» Work to complete
List the lines of the records below as a numbered list, starting with the line that contains "scientific name: Sinapis arvensis" and ending with the final line of the records, both included. Leave out any blank lines.

» Supplied records
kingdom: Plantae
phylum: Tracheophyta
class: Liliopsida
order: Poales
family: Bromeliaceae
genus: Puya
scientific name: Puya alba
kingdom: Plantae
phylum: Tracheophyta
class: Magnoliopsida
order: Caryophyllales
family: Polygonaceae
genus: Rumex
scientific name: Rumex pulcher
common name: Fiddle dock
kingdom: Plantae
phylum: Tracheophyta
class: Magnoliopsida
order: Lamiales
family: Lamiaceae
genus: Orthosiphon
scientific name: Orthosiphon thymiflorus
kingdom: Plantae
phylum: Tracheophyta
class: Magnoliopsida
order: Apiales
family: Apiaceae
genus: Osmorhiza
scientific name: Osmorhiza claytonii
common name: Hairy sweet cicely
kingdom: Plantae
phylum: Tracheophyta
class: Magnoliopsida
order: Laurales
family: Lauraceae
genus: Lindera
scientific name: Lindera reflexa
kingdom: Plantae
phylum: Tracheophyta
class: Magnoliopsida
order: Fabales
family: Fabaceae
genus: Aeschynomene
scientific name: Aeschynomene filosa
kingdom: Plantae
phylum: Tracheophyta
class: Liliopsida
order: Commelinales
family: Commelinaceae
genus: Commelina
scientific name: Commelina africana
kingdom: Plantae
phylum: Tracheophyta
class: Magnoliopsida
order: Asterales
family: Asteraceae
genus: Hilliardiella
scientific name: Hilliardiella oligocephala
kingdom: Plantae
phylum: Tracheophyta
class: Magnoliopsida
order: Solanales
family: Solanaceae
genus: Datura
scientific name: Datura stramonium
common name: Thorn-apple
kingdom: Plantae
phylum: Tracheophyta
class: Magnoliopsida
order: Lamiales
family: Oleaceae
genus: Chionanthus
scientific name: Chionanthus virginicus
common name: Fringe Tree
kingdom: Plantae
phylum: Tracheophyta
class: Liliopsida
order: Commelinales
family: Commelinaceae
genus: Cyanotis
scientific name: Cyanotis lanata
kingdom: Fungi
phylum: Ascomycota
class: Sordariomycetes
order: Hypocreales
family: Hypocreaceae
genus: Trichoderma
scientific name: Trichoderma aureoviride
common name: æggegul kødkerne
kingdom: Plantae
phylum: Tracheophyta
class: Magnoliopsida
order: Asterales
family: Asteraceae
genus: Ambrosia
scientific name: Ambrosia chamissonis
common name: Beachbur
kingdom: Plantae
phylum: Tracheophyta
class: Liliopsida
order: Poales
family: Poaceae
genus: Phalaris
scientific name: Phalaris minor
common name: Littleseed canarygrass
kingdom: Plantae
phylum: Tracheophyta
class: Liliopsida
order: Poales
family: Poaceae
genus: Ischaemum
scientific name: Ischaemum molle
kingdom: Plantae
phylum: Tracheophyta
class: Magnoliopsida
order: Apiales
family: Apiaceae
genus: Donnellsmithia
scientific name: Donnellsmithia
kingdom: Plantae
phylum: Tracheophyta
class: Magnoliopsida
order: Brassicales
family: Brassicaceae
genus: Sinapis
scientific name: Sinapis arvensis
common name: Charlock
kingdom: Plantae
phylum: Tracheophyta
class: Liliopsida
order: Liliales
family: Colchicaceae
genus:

» Output
1. scientific name: Sinapis arvensis
2. common name: Charlock
3. kingdom: Plantae
4. phylum: Tracheophyta
5. class: Liliopsida
6. order: Liliales
7. family: Colchicaceae
8. genus:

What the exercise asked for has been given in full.